Bentonville, Ark. Wal-Mart Stores said Thursday it posted better-than-expected earnings for the third quarter, due to effective cost-cutting measures, but same-store sales dipped amid the downturn.
Profit for the quarter ended Oct. 31 rose 3% to $3.23 billion, compared with $3.14 billion a year earlier and beating Wall Street expectations.
Revenue rose to $99.4 billion from $98.3 billion, just missing the Street, which expected revenues of $99.9 billion. But Wal-Mart same-store sales fell 0.4%, not including the impact of fuel. For the same period a year ago, same-store sales increased 2.5%.
“The sales environment continued to be difficult this quarter,” Mike Duke, Wal-Mart’s president and CEO, said in a statement. “But customer traffic is up throughout the company.”
Continued challenges potentially lie ahead for the world’s largest retailer, as the company forecast fourth-quarter earnings during the key holiday quarter that could miss Wall Street estimates as its customers face rising unemployment.
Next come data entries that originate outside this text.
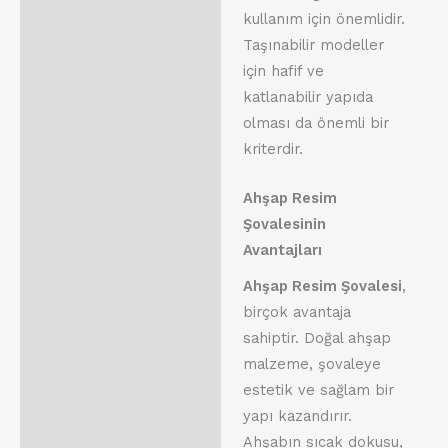
kullanım için önemlidir.
Taşınabilir modeller
için hafif ve
katlanabilir yapıda
olması da önemli bir
kriterdir.
Ahşap Resim
Şovalesinin
Avantajları
Ahşap Resim Şovalesi
,
birçok avantaja
sahiptir. Doğal ahşap
malzeme, şovaleye
estetik ve sağlam bir
yapı kazandırır.
Ahşabın sıcak dokusu,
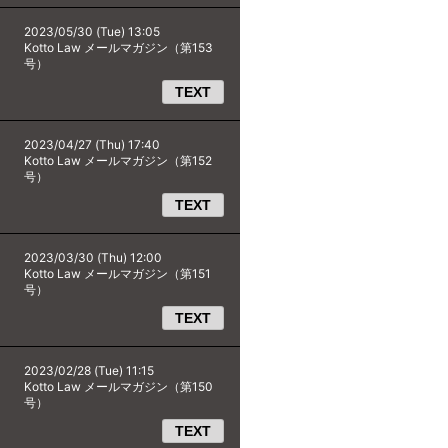
2023/05/30 (Tue) 13:05
Kotto Law メールマガジン（第153
号）
TEXT
2023/04/27 (Thu) 17:40
Kotto Law メールマガジン（第152
号）
TEXT
2023/03/30 (Thu) 12:00
Kotto Law メールマガジン（第151
号）
TEXT
2023/02/28 (Tue) 11:15
Kotto Law メールマガジン（第150
号）
TEXT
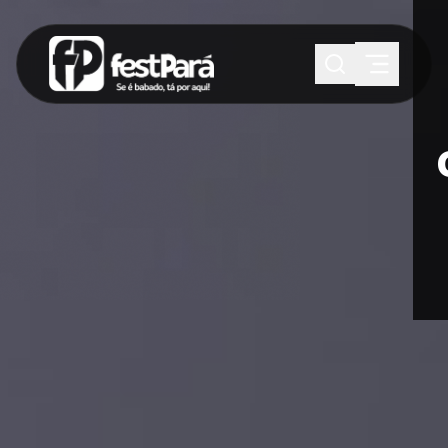
SUGESTÕES:
Maria paula
Eventos
Notícias
Esportes
Cultura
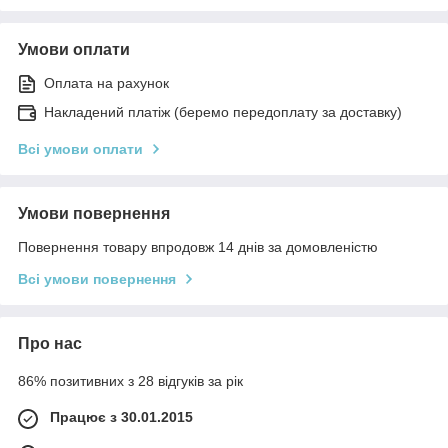
Умови оплати
Оплата на рахунок
Накладений платіж (беремо передоплату за доставку)
Всі умови оплати
Умови повернення
Повернення товару впродовж 14 днів за домовленістю
Всі умови повернення
Про нас
86% позитивних з 28 відгуків за рік
Працює з 30.01.2015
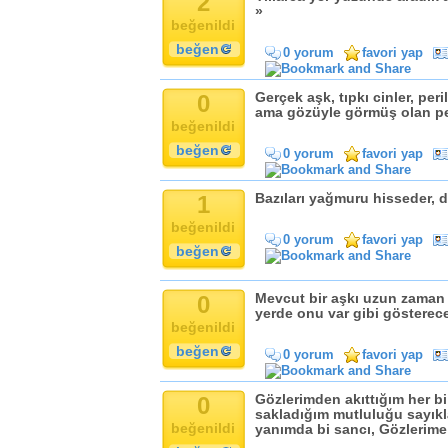
2
»
beğenildi
beğen
0 yorum
favori yap
0
Gerçek aşk, tıpkı cinler, peri
ama gözüyle görmüş olan pek
beğenildi
beğen
0 yorum
favori yap
1
Bazıları yağmuru hisseder, di
beğenildi
0 yorum
favori yap
beğen
0
Mevcut bir aşkı uzun zaman
yerde onu var gibi gösterece
beğenildi
beğen
0 yorum
favori yap
0
Gözlerimden akıttığım her b
sakladığım mutluluğu sayıkl
beğenildi
yanımda bi sancı, Gözlerime 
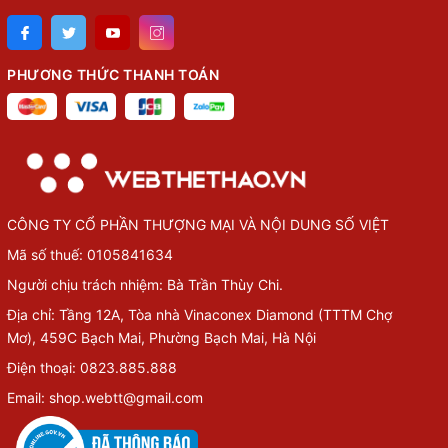
PHƯƠNG THỨC THANH TOÁN
CÔNG TY CỔ PHẦN THƯỢNG MẠI VÀ NỘI DUNG SỐ VIỆT
Mã số thuế: 0105841634
Người chịu trách nhiệm: Bà Trần Thùy Chi.
Địa chỉ: Tầng 12A, Tòa nhà Vinaconex Diamond (TTTM Chợ
Mơ), 459C Bạch Mai, Phường Bạch Mai, Hà Nội
Điện thoại: 0823.885.888
Email: shop.webtt@gmail.com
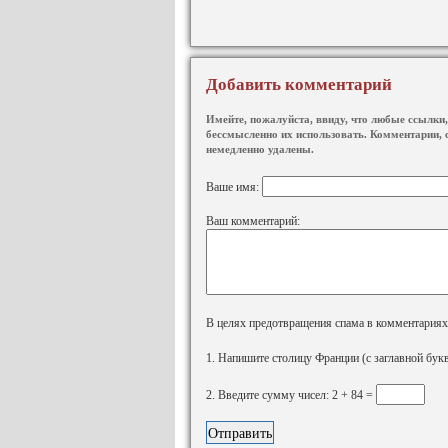
Добавить комментарий
Имейте, пожалуйста, ввиду, что любые ссылки, 
бессмысленно их использовать. Комментарии, 
немедленно удалены.
Ваше имя:
Ваш комментарий:
В целях предотвращения спама в комментариях, 
1. Напишите столицу Франции (с заглавной бук
2. Введите сумму чисел: 2 + 84 =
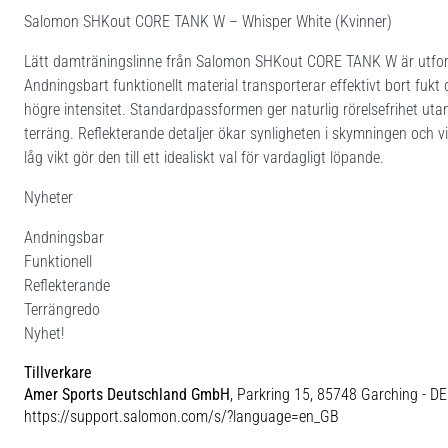
Salomon SHKout CORE TANK W – Whisper White (Kvinner)
Lätt damträningslinne från Salomon SHKout CORE TANK W är utform
Andningsbart funktionellt material transporterar effektivt bort fukt o
högre intensitet. Standardpassformen ger naturlig rörelsefrihet ut
terräng. Reflekterande detaljer ökar synligheten i skymningen och v
låg vikt gör den till ett idealiskt val för vardagligt löpande.
Nyheter
Andningsbar
Funktionell
Reflekterande
Terrängredo
Nyhet!
Tillverkare
Amer Sports Deutschland GmbH
, Parkring 15, 85748 Garching - DE
https://support.salomon.com/s/?language=en_GB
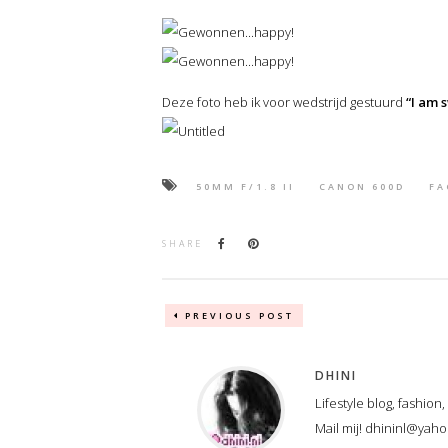
Deze foto heb ik voor wedstrijd gestuurd
“I am 
50MM F/1.8 II
CANON 600D
FA
SHARE
PREVIOUS POST
DHINI
Lifestyle blog, fashion
Mail mij! dhininl@yah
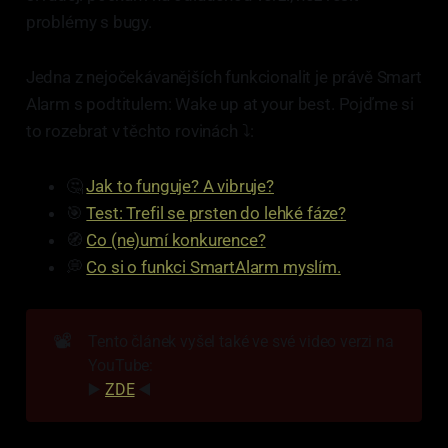
problémy s bugy.
Jedna z nejočekávanějších funkcionalit je právě Smart
Alarm s podtitulem: Wake up at your best. Pojďme si
to rozebrat v těchto rovinách ⤵️:
🤔
Jak to funguje? A vibruje?
🎯
Test: Trefil se prsten do lehké fáze?
🧭
Co (ne)umí konkurence?
💭
Co si o funkci SmartAlarm myslím.
📽️
Tento článek vyšel také ve své video verzi na
YouTube:
▶️
ZDE
◀️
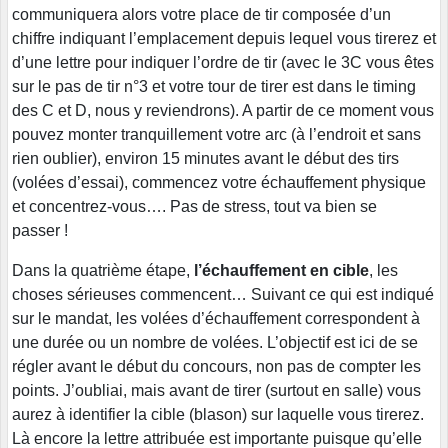
communiquera alors votre place de tir composée d’un
chiffre indiquant l’emplacement depuis lequel vous tirerez et
d’une lettre pour indiquer l’ordre de tir (avec le 3C vous êtes
sur le pas de tir n°3 et votre tour de tirer est dans le timing
des C et D, nous y reviendrons). A partir de ce moment vous
pouvez monter tranquillement votre arc (à l’endroit et sans
rien oublier), environ 15 minutes avant le début des tirs
(volées d’essai), commencez votre échauffement physique
et concentrez-vous…. Pas de stress, tout va bien se
passer !
Dans la quatrième étape,
l’échauffement en cible
, les
choses sérieuses commencent… Suivant ce qui est indiqué
sur le mandat, les volées d’échauffement correspondent à
une durée ou un nombre de volées. L’objectif est ici de se
régler avant le début du concours, non pas de compter les
points. J’oubliai, mais avant de tirer (surtout en salle) vous
aurez à identifier la cible (blason) sur laquelle vous tirerez.
Là encore la lettre attribuée est importante puisque qu’elle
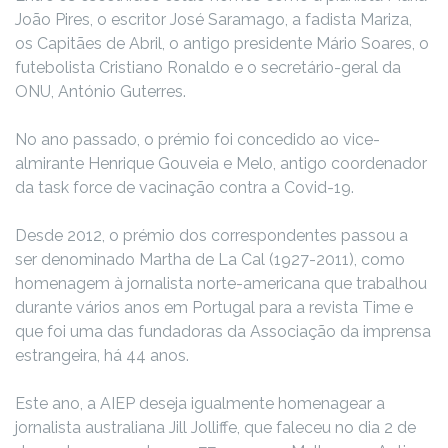
João Pires, o escritor José Saramago, a fadista Mariza,
os Capitães de Abril, o antigo presidente Mário Soares, o
futebolista Cristiano Ronaldo e o secretário-geral da
ONU, António Guterres.
No ano passado, o prémio foi concedido ao vice-
almirante Henrique Gouveia e Melo, antigo coordenador
da task force de vacinação contra a Covid-19.
Desde 2012, o prémio dos correspondentes passou a
ser denominado Martha de La Cal (1927-2011), como
homenagem à jornalista norte-americana que trabalhou
durante vários anos em Portugal para a revista Time e
que foi uma das fundadoras da Associação da imprensa
estrangeira, há 44 anos.
Este ano, a AIEP deseja igualmente homenagear a
jornalista australiana Jill Jolliffe, que faleceu no dia 2 de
"Customers continue to tell us they're concerned about their own finances and unemployment," Wal-Mart U.S. chief Eduardo Castro-Wright said. "We recognize that some customers may be more cautious in their holiday spending."
Within each division, Wal-Mart's U.S. namesake stores posted a 1.2% sales increase to $61.81 billion in the third quarter, while Sam's Club division generated revenue of $11.55 billion, down 0.7%.
The company's international division saw a sales increase of 1.6% to $25.3 billion. On a constant currency basis, international sales increased 12.1% to $27.92 billion.
The company expects U.S. comparable-store sales for the 13 weeks ending on January 29, 2010, to be flat, plus or minus 1%.